I found the section “How to Play” particularly difficult to read, as it seems like you did not pull any punches in your descriptions of needles, veins, blood, etc. Was it difficult for you to write about the gruesome details, and did you consider holding anything back? Were you ever afraid that the subject matter and your treatment of it might turn away some readers (or, conversely, that your story might give readers some pointers that they could actually put to use)? For that matter, who is your intended audience for this story?

Hmm, good question. Weirdly enough, it wasn’t hard to write this. I did some research, but in that section I was just trying really hard to imagine what it would feel like to inject heroin and all I could think of was getting blood drawn and how some phlebotomists are so much better at it than others.
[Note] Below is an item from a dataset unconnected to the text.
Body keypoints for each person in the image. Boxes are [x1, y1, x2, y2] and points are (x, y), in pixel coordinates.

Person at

The only intended audience I thought of consciously was the daughter this mother is speaking to. I was trying to channel her. I don’t know if my recipe for injecting could be followed, though. I’ve never baked that particular cake. I assume that anyone who has the drugs wouldn’t need the directions and that directions wouldn’t make you look for the drugs. I don’t know. It’s what the mother thinks, anyway, and she just wants her daughter to know where she can find needles, for instance, instead of sharing them. She wants to teach her to make the stick correctly so she won’t try doing it a second time and overdose.

If I think about it, though, the audience is people who are against needle exchanges or vote for politicians who are. I wanted to make the argument that we shouldn’t criminalize the victim. So maybe Mike Pence is my intended audience?
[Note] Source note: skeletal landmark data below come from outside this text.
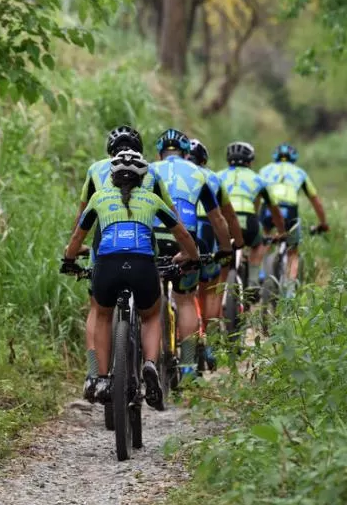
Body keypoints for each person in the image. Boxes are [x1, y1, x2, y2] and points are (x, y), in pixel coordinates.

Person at [62, 150, 199, 409]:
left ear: (112, 177)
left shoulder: (98, 198)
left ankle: (101, 379)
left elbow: (77, 238)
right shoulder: (152, 199)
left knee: (102, 314)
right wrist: (191, 257)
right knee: (149, 316)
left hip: (106, 267)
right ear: (142, 178)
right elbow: (182, 233)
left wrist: (69, 260)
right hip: (143, 267)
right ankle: (149, 364)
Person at [74, 126, 175, 402]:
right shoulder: (150, 172)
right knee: (150, 310)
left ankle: (95, 375)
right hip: (142, 248)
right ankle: (149, 363)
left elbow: (82, 216)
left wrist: (75, 251)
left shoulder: (96, 169)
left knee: (98, 310)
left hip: (103, 249)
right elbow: (170, 215)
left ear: (109, 151)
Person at [151, 129, 231, 381]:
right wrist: (226, 249)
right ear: (187, 154)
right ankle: (186, 366)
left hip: (152, 238)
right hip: (186, 240)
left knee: (150, 306)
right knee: (185, 300)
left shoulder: (149, 169)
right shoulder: (200, 173)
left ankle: (149, 363)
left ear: (160, 152)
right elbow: (216, 218)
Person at [188, 139, 244, 365]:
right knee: (211, 290)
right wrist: (236, 242)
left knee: (186, 293)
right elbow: (228, 216)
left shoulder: (175, 173)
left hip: (185, 229)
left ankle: (190, 340)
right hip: (210, 231)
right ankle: (209, 345)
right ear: (204, 160)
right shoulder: (213, 177)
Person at [254, 143, 329, 295]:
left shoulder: (265, 170)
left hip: (268, 207)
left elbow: (256, 193)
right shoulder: (300, 172)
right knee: (292, 251)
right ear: (294, 158)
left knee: (266, 237)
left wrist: (255, 217)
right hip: (289, 209)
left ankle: (258, 275)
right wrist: (323, 223)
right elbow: (316, 201)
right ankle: (289, 293)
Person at [217, 141, 287, 289]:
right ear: (250, 161)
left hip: (223, 220)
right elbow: (274, 210)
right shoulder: (259, 180)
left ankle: (218, 284)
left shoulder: (217, 176)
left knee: (219, 248)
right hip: (248, 220)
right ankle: (253, 281)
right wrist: (282, 232)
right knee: (258, 244)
You are an author of both fiction and nonfiction. What lessons have you learned from one genre that you’ve been able to apply to the other?
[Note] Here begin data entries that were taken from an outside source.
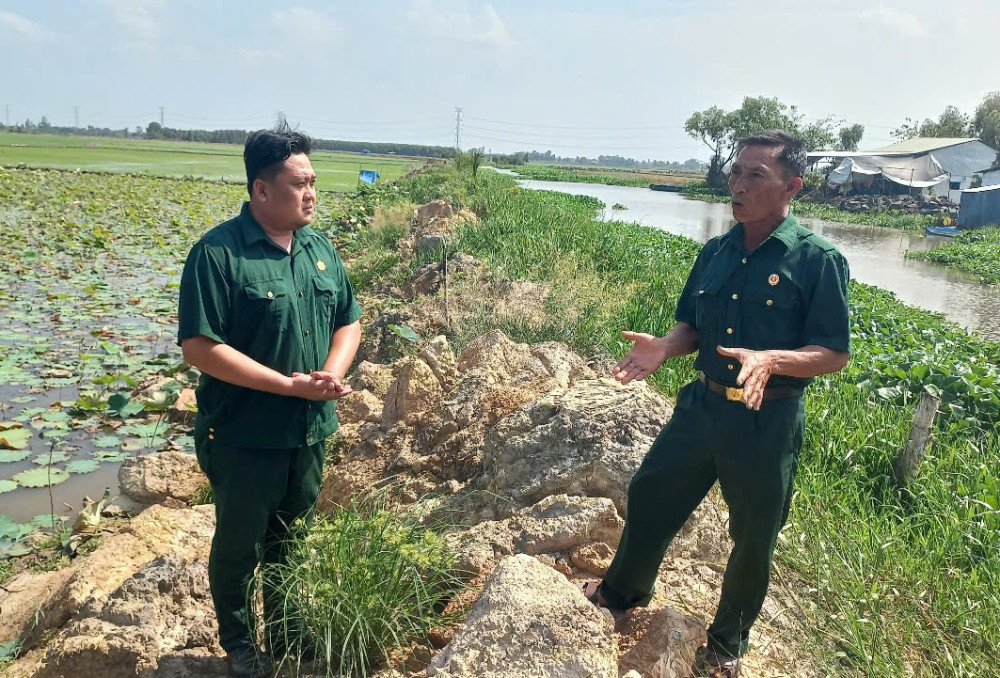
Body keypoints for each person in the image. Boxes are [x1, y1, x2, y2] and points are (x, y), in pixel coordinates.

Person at [581, 131, 851, 677]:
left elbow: (833, 353)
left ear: (792, 187)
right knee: (651, 491)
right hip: (701, 408)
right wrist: (664, 346)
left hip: (765, 418)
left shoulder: (818, 261)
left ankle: (727, 641)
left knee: (755, 532)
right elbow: (693, 328)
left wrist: (773, 359)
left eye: (756, 175)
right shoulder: (716, 251)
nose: (739, 185)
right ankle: (622, 591)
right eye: (735, 173)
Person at [178, 123, 362, 678]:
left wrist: (330, 374)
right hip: (243, 435)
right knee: (240, 544)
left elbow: (348, 322)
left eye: (314, 182)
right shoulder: (218, 255)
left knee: (292, 537)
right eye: (298, 183)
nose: (311, 193)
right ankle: (239, 643)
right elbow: (201, 349)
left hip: (308, 432)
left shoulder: (319, 249)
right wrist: (288, 386)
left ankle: (286, 630)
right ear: (261, 189)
I write a lot of short stories that work like essays written by a fictional character and a lot of essays that read like short stories. I’ve learned that the form and techniques are almost interchangeable. It’s the intent that’s usually different. The biggest thing I’ve learned from doing both, though, is that when you get stuck in one genre you can move to the other and get unstuck. I think you surprise your controlling inner editor when you do that.  The nonfiction that interests me are pieces by Susan Orlean and Tom Wolfe and David Foster Wallace and John McPhee and Indiana writers like Michael Martone and Scott Sanders, writers who combine journalism and poetry into a nonfiction stew. Nonfiction has been the thing that gets me out of my office and classroom and house, out into places I wouldn’t normally go. It lets me try out ideas. It’s a press pass to interesting things. Fiction lets me try out being other people. One feeds the other.

What writing projects are you working on now?

I’m still working on the collection of stories that “Game Night” is part of. I’ve never written a collection this intentionally. I like thinking "oh I need more dolls" so I’ve got to shift the lens in the next story or in the case of this story, "I need the actual experience of the needles." It’s like knowing a painting needs a little more red or that you’ve not paid enough attention to one angle of a sculpture.

What have you read recently that you’d like to recommend?

So much. I read Laila Lalami’s The Moor’s Account a year ago and am still thinking about it. The same with Karen Russell’s Vampires in the Lemon Grove. As is true of so many, I was obsessed with Elena Ferrante’s books last spring and Hanya Nagitahara’s People in the Trees. And I’m always re-reading Willa Cather and Iris Murdoch, endless sources of wisdom and joy.